### DATA BLOCK
▼
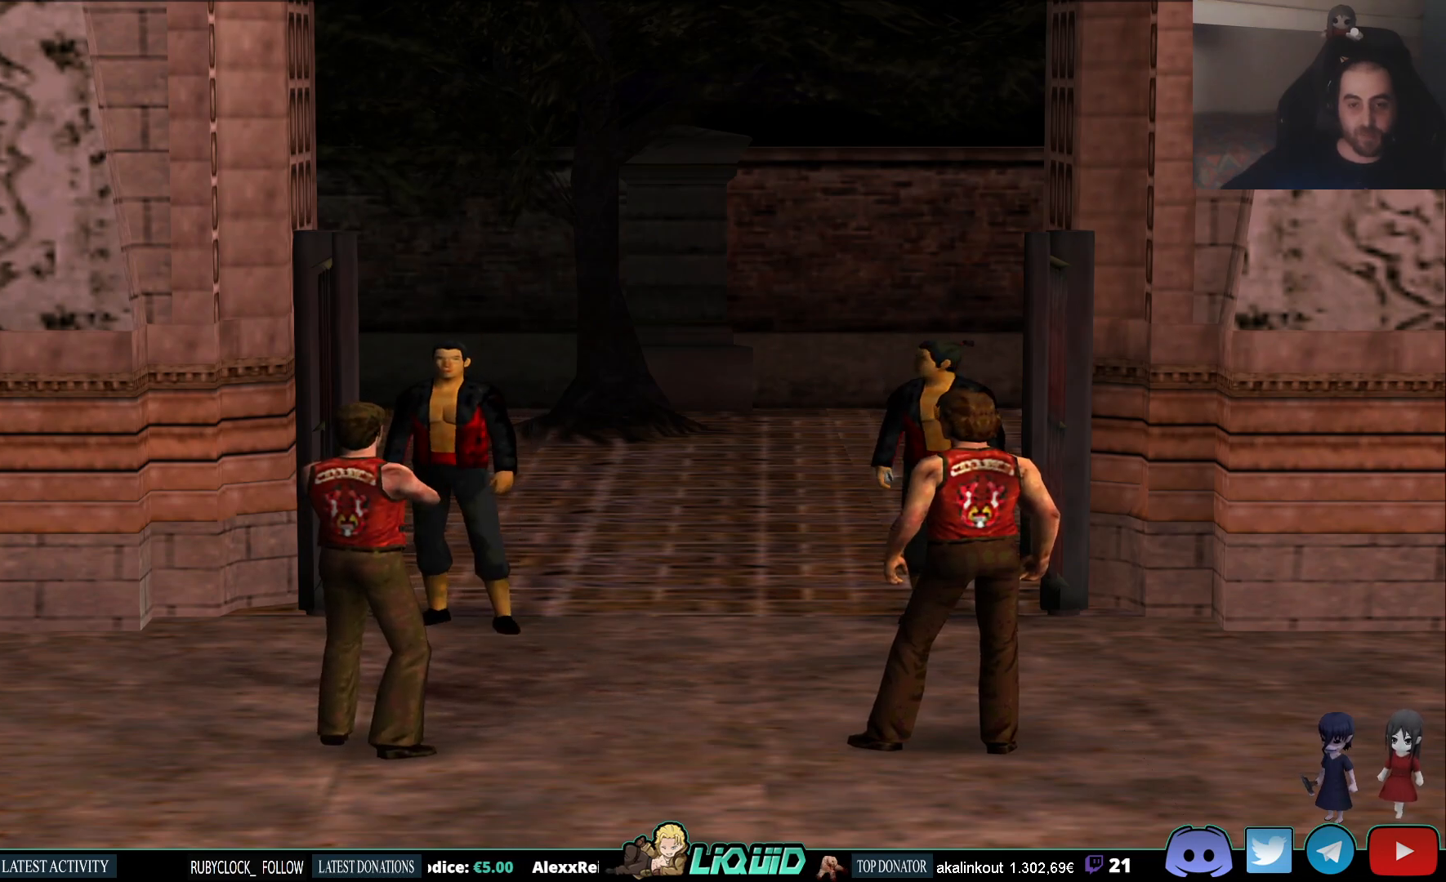
{"dt_ms": 500, "buttons": [], "left_stick": "up-right", "right_stick": "center"}
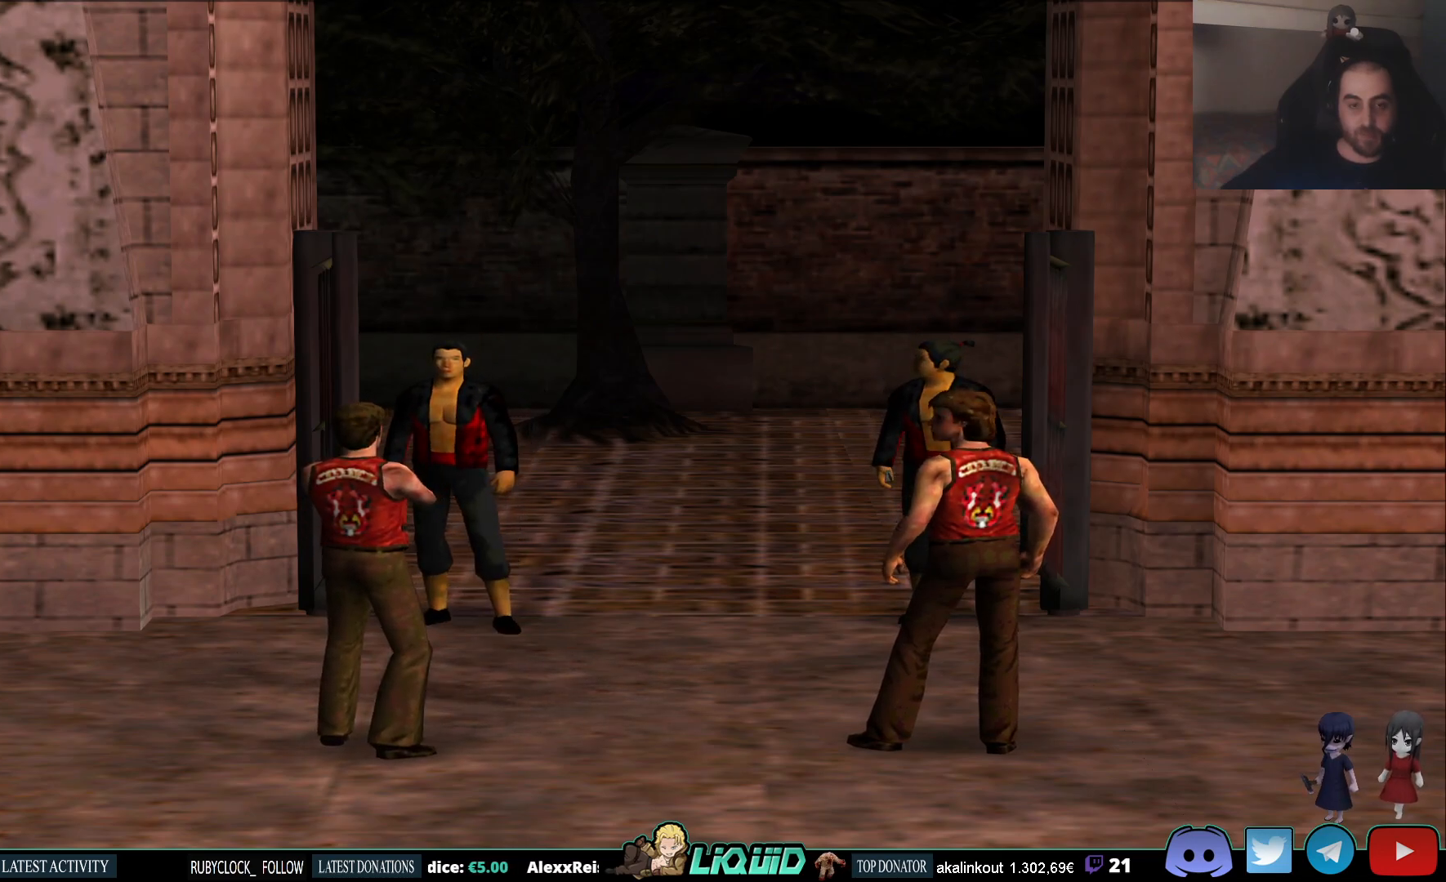
{"dt_ms": 500, "buttons": [], "left_stick": "up-right", "right_stick": "center", "events": []}
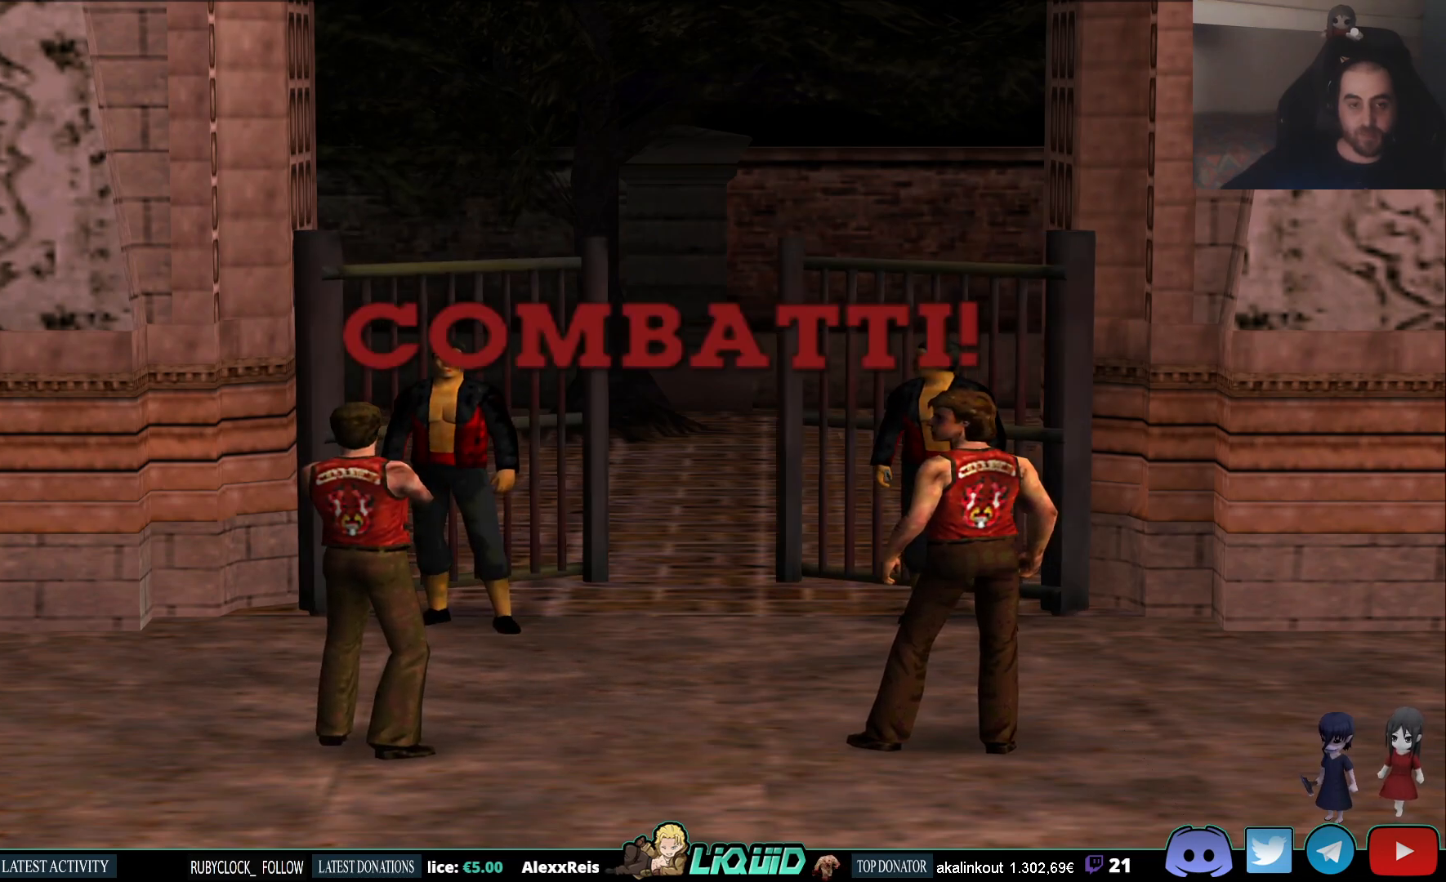
{"dt_ms": 500, "buttons": ["SQUARE"], "left_stick": "up", "right_stick": "center", "events": [[467, "SQUARE", "down"], [500, "left_stick", "up"]]}
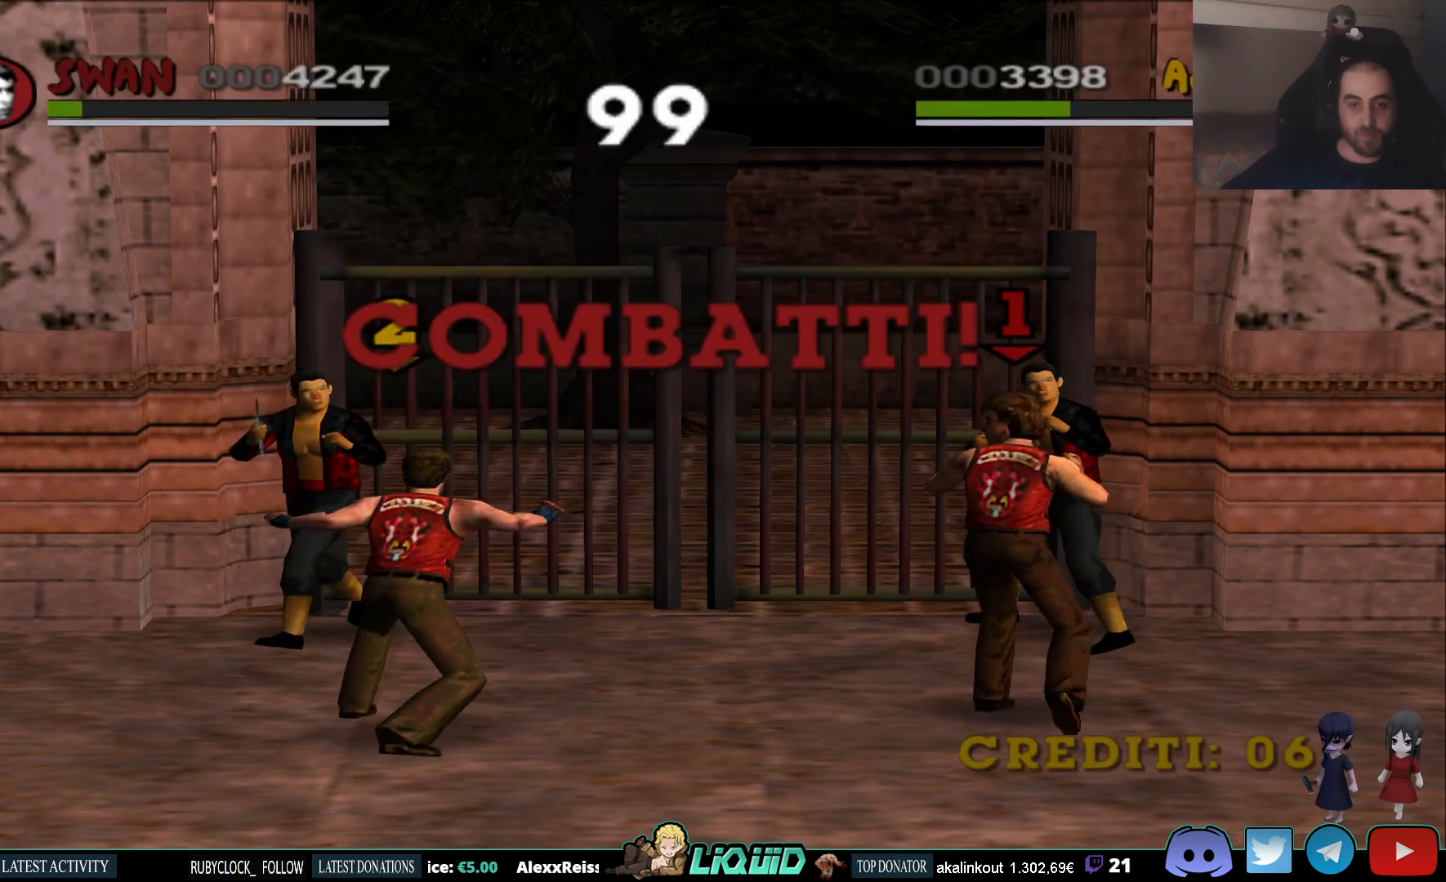
{"dt_ms": 500, "buttons": [], "left_stick": "up-right", "right_stick": "center", "events": [[83, "SQUARE", "up"], [133, "SQUARE", "down"], [217, "SQUARE", "up"], [267, "SQUARE", "down"], [267, "left_stick", "up-right"], [350, "SQUARE", "up"], [400, "SQUARE", "down"], [500, "SQUARE", "up"]]}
▲
Omit the images; transcribe the listing verbatim.

{"dt_ms": 500, "buttons": [], "left_stick": "up-right", "right_stick": "center"}
{"dt_ms": 500, "buttons": [], "left_stick": "up-right", "right_stick": "center", "events": []}
{"dt_ms": 500, "buttons": ["SQUARE"], "left_stick": "up", "right_stick": "center", "events": [[467, "SQUARE", "down"], [500, "left_stick", "up"]]}
{"dt_ms": 500, "buttons": [], "left_stick": "up-right", "right_stick": "center", "events": [[83, "SQUARE", "up"], [133, "SQUARE", "down"], [217, "SQUARE", "up"], [267, "SQUARE", "down"], [267, "left_stick", "up-right"], [350, "SQUARE", "up"], [400, "SQUARE", "down"], [500, "SQUARE", "up"]]}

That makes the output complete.